#### [Text excerpt]
-----
Hannah Kent discusses her new book Burial Rites @ Books & Books in Coral Gables, FL.
I reviewed this book last week. Excellent! Based on actual events.
Hannah Kent discusses her new book Burial Rites @ Books & Books in Coral Gables, FL.
I reviewed this book last week. Excellent! Based on actual events.
Set against Iceland’s stark landscape, Hannah Kent brings to vivid life the story of Agnes, who, charged with the brutal murder of her former master in 1828, is sent to an isolated farm to await execution.
Horrified at the prospect of housing a convicted murderer, the family at first avoids Agnes. Only Tóti, a priest Agnes has mysteriously chosen to be her spiritual guardian, seeks to understand her. But as Agnes’s death looms, the farmer’s wife and their daughters learn there is another side to the sensational story they’ve heard.
Riveting and rich with lyricism, BURIAL RITES evokes a dramatic existence in a distant time and place, and asks the question, how can one woman hope to endure when her life depends upon the stories told by others?
Yesterday I gave you a link in Monday’s Muddle to a great review of this book that sent me straight to the library to get it. I read it over the weekend. Excellent tale! Vivid writing! My first book with Iceland as a setting. Brutal is all I can say. Cold, stark, primitive. I can’t imagine living like the people in this book lived. Written in first and third person narrative.
Agnes was the last person to be put to death in Iceland. She was beheaded on January 12th, 1830 along with another young man. Not much is really known, this long after, of the details or of Agnes herself, but Ms. Kent does a nice job of filling in the blanks with ‘what might have been’. She includes a map of the region and a small pronunciation guide to help with the names of people and places. I found that very helpful!
I was struck with the ‘religiousness’ of the people and yet how cruel they were to Agnes. It was disturbing to me. The young priest sent to ‘bring her back to God’ was reprimanded for showing her grace and kindness…
“She seems sincere,” Toti said.
“I can tell you that she is not. You must apply the Lord’s word to her as a whip to a hard-mouthed horse. You will not get anywhere otherwise.”
-----
#### [Work instruction 1]
Reproduce the Burial Rites review word for word, from start to finish.
#### [Work instruction 2]
Convert the stretch of the entries from their first line through the line containing "a segunda etapa do" into a JSON list of strings, one string per line, with blank lines omitted.

#### [Input for this task]
-----
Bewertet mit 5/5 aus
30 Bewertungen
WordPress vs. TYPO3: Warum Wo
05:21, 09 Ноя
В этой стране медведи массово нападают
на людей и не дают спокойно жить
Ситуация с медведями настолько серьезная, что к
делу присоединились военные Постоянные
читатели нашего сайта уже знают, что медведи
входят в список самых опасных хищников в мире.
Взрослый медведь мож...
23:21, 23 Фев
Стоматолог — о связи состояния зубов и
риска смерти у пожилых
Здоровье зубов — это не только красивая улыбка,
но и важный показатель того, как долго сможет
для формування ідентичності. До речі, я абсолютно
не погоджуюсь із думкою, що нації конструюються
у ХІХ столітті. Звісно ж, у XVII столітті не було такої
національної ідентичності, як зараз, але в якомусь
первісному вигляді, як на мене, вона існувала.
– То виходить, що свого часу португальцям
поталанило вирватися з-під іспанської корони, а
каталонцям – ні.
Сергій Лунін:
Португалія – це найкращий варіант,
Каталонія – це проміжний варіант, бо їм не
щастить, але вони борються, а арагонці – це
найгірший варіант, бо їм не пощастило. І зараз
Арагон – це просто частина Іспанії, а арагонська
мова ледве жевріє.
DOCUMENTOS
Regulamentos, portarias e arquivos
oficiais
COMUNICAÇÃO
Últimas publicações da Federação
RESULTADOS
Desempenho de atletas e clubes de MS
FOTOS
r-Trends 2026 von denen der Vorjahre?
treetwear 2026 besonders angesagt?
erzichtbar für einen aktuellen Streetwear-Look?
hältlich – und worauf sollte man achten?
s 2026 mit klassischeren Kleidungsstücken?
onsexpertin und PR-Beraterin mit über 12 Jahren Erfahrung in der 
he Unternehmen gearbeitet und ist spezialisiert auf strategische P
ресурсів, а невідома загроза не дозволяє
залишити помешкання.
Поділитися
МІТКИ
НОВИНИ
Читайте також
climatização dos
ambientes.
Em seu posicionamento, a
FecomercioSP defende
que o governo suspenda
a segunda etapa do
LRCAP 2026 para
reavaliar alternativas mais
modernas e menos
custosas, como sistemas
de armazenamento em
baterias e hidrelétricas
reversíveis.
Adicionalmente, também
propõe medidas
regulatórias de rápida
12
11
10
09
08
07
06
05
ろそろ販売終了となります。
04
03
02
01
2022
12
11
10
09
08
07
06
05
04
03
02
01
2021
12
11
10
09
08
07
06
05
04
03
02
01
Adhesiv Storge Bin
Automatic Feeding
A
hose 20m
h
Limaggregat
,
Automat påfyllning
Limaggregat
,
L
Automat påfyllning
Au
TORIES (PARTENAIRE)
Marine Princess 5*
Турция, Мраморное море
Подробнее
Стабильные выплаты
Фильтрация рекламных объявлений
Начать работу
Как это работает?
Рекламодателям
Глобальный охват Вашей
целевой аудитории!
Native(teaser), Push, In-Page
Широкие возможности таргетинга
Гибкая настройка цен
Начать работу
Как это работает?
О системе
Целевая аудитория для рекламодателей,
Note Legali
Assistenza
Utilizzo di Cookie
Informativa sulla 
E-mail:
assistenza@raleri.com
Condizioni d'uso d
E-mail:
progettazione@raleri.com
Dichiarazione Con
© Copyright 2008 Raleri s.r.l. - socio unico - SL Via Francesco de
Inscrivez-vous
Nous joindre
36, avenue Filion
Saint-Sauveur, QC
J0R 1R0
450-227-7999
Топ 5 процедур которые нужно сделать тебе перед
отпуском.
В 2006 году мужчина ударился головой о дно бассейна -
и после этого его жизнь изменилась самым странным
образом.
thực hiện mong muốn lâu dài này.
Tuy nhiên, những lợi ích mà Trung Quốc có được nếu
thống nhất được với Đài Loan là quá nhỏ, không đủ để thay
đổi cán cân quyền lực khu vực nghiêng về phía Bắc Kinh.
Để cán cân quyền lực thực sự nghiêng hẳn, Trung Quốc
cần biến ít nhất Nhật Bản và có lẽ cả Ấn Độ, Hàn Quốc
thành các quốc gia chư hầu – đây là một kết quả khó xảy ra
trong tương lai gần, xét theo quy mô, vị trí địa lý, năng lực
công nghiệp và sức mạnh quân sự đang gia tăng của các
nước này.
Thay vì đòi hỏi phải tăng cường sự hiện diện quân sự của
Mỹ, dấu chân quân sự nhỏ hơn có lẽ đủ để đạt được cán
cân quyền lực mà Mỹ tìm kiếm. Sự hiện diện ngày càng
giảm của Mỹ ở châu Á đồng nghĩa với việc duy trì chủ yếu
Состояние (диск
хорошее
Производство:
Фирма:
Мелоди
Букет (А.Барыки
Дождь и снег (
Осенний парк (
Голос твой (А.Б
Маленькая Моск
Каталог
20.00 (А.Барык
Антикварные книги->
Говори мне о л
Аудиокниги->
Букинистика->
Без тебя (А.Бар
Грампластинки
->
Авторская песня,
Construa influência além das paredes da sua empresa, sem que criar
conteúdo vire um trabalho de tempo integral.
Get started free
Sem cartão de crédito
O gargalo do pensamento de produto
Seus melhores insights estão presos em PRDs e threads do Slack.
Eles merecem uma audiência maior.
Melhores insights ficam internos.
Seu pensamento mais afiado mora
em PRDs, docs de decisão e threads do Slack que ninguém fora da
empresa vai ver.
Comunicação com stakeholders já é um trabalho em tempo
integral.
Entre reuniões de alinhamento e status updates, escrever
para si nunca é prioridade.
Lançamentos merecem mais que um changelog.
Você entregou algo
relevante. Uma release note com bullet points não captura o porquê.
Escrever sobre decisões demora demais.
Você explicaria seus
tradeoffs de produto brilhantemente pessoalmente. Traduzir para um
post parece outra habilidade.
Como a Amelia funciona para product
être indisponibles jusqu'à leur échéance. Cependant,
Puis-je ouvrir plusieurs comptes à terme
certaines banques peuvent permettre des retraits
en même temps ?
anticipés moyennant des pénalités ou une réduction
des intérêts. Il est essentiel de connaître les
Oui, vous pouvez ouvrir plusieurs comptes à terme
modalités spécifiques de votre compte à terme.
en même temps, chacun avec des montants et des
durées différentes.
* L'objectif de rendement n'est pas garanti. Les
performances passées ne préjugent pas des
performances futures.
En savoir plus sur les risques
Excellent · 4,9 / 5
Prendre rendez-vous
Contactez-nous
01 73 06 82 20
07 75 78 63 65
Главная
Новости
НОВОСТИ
-----
#### [Exercise result 1]
Hannah Kent discusses her new book Burial Rites @ Books & Books in Coral Gables, FL.
I reviewed this book last week. Excellent! Based on actual events.
Hannah Kent discusses her new book Burial Rites @ Books & Books in Coral Gables, FL.
I reviewed this book last week. Excellent! Based on actual events.
Set against Iceland’s stark landscape, Hannah Kent brings to vivid life the story of Agnes, who, charged with the brutal murder of her former master in 1828, is sent to an isolated farm to await execution.
Horrified at the prospect of housing a convicted murderer, the family at first avoids Agnes. Only Tóti, a priest Agnes has mysteriously chosen to be her spiritual guardian, seeks to understand her. But as Agnes’s death looms, the farmer’s wife and their daughters learn there is another side to the sensational story they’ve heard.
Riveting and rich with lyricism, BURIAL RITES evokes a dramatic existence in a distant time and place, and asks the question, how can one woman hope to endure when her life depends upon the stories told by others?
Yesterday I gave you a link in Monday’s Muddle to a great review of this book that sent me straight to the library to get it. I read it over the weekend. Excellent tale! Vivid writing! My first book with Iceland as a setting. Brutal is all I can say. Cold, stark, primitive. I can’t imagine living like the people in this book lived. Written in first and third person narrative.
Agnes was the last person to be put to death in Iceland. She was beheaded on January 12th, 1830 along with another young man. Not much is really known, this long after, of the details or of Agnes herself, but Ms. Kent does a nice job of filling in the blanks with ‘what might have been’. She includes a map of the region and a small pronunciation guide to help with the names of people and places. I found that very helpful!
I was struck with the ‘religiousness’ of the people and yet how cruel they were to Agnes. It was disturbing to me. The young priest sent to ‘bring her back to God’ was reprimanded for showing her grace and kindness…
“She seems sincere,” Toti said.
“I can tell you that she is not. You must apply the Lord’s word to her as a whip to a hard-mouthed horse. You will not get anywhere otherwise.”

#### [Exercise result 2]
[
  "Bewertet mit 5/5 aus",
  "30 Bewertungen",
  "WordPress vs. TYPO3: Warum Wo",
  "05:21, 09 Ноя",
  "В этой стране медведи массово нападают",
  "на людей и не дают спокойно жить",
  "Ситуация с медведями настолько серьезная, что к",
  "делу присоединились военные Постоянные",
  "читатели нашего сайта уже знают, что медведи",
  "входят в список самых опасных хищников в мире.",
  "Взрослый медведь мож...",
  "23:21, 23 Фев",
  "Стоматолог — о связи состояния зубов и",
  "риска смерти у пожилых",
  "Здоровье зубов — это не только красивая улыбка,",
  "но и важный показатель того, как долго сможет",
  "для формування ідентичності. До речі, я абсолютно",
  "не погоджуюсь із думкою, що нації конструюються",
  "у ХІХ столітті. Звісно ж, у XVII столітті не було такої",
  "національної ідентичності, як зараз, але в якомусь",
  "первісному вигляді, як на мене, вона існувала.",
  "– То виходить, що свого часу португальцям",
  "поталанило вирватися з-під іспанської корони, а",
  "каталонцям – ні.",
  "Сергій Лунін:",
  "Португалія – це найкращий варіант,",
  "Каталонія – це проміжний варіант, бо їм не",
  "щастить, але вони борються, а арагонці – це",
  "найгірший варіант, бо їм не пощастило. І зараз",
  "Арагон – це просто частина Іспанії, а арагонська",
  "мова ледве жевріє.",
  "DOCUMENTOS",
  "Regulamentos, portarias e arquivos",
  "oficiais",
  "COMUNICAÇÃO",
  "Últimas publicações da Federação",
  "RESULTADOS",
  "Desempenho de atletas e clubes de MS",
  "FOTOS",
  "r-Trends 2026 von denen der Vorjahre?",
  "treetwear 2026 besonders angesagt?",
  "erzichtbar für einen aktuellen Streetwear-Look?",
  "hältlich – und worauf sollte man achten?",
  "s 2026 mit klassischeren Kleidungsstücken?",
  "onsexpertin und PR-Beraterin mit über 12 Jahren Erfahrung in der ",
  "he Unternehmen gearbeitet und ist spezialisiert auf strategische P",
  "ресурсів, а невідома загроза не дозволяє",
  "залишити помешкання.",
  "Поділитися",
  "МІТКИ",
  "НОВИНИ",
  "Читайте також",
  "climatização dos",
  "ambientes.",
  "Em seu posicionamento, a",
  "FecomercioSP defende",
  "que o governo suspenda",
  "a segunda etapa do"
]